Despite president and CEO Ken Silver’s contention “that being a boring REIT is not a bad thing,” CT REIT has come off an uncharacteristically exciting year, racking up a total of 16 acquisitions, three developments and 10 intensifications in ongoing developments for a total cost of $598 million.
That’s more than double the typical $250 million or so CT REIT (CRT.UN-T) has spent annually in enlarging its portfolio since retail giant Canadian Tire Corp. spun off the real estate trust in 2013.
Two large deals with its corporate parent swelled the trust’s 2016 total: the acquisition of Canadian Tire’s (CTC-T) 1.4 million-square-foot, “state of the art” distribution centre in Bolton, Ont., (to the tune of $325 million); and the sale/lease of Sears Canada Inc.’s (SCC-T) 600,000-square-foot distribution centre in Calgary ($84 million).
“Those were two larger than typical transactions for us,” said Silver. “We also bought a couple enclosed malls in some smaller markets that we thought were great fits and great opportunities for the REIT.

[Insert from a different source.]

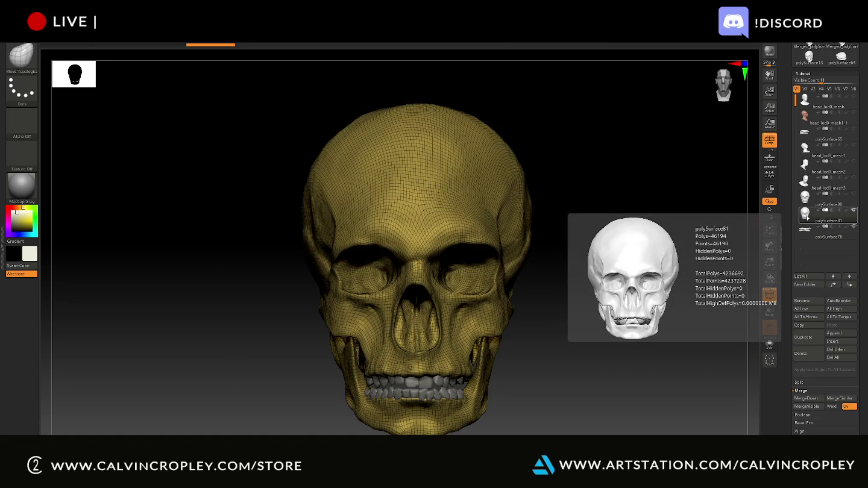
pyautogui.click(806, 399)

“I would say it was a balance of executing on what I would describe as our normal growth program supplemented by some out of the ordinary transactions.”
The trust’s portfolio is comprised of more than 300 properties of more than 24.7 million square feet of gross leasable area.
REIT boring but good
CT REIT is by design boring and predictable. It gets first dibs on Canadian Tire’s massive land holdings and to date, about half of its acquisition stream comes from within the chain’s network and much of the rest comes from sellers who have leases for Canadian Tire stores.
For example, the two enclosed malls the REIT purchased last year had Canadian Tire stores as tenants.
Having insider knowledge of the performance of Canadian Tire store performance and markets gives the trust a distinct purchaser’s advantage over potential competitors.
Silver cited the acquisition of Southland Mall in Winkler, Man., last year which featured a Tire store and affiliated Mark’s (Work Warehouse) and Canadian Tire gas bar.
The trust knew the CT assets were strong performers, the market was solid and the mall overall was underperforming. It made the purchase and just last week Winkler was singled out by the Globe and Mail as a fast growing market.
“One of the learnings since we went public was how valuable that relationship with Canadian Tire is to the REIT . . . as a source of growth, as a source of market insight.”
He added: “Through Canadian Tire, we have a great opportunity to screen opportunities from coast to coast and understand what markets are growing, where retailers are being successful, and have that inform our growth strategy.”
A developing story for REIT
Silver does not see a repeat of 2016 this year, with acquisitions dominating its growth strategy. Instead, expect more of a focus on development.
“We are gradually building the depth of our development pipeline.
“That has two benefits: we should be able to generate better returns through development than on acquisitions based on valuations in the marketplace these days and second of all, assuming market conditions are relatively stable . . . it is a little bit more of a predictable growth vector.”
He doesn’t expect CT REIT to be alone with this strategy. “I think a lot of REITs are looking more towards development than they have in the past because it is a tougher market in which to make accretive acquisitions.”
And if CT REIT is a bit dull in comparison to its REIT peers, it doesn’t bother Silver.
“Our mantra is predictability and it doesn’t make for the most exciting story day-to-day. But we are focused on building a track record that investors understand and certainly have appreciated since our IPO.”
CT REIT added more than 3.1 million square feet of GLA in 2016, including 1.8 million sq. ft. of GLA completed in the fourth quarter.
In the fourth quarter, it announced eight new investments, totalling $44 million (three acquisitions and five property intensifications).
For the full year, net income was $259.1 million, up 10.5% over 2015.
Credit goes to increased net operating income, mainly relating to acquisitions, fair market value increases and a reduction in net interest and financing charges which more than offset an increase in general and administrative expenses.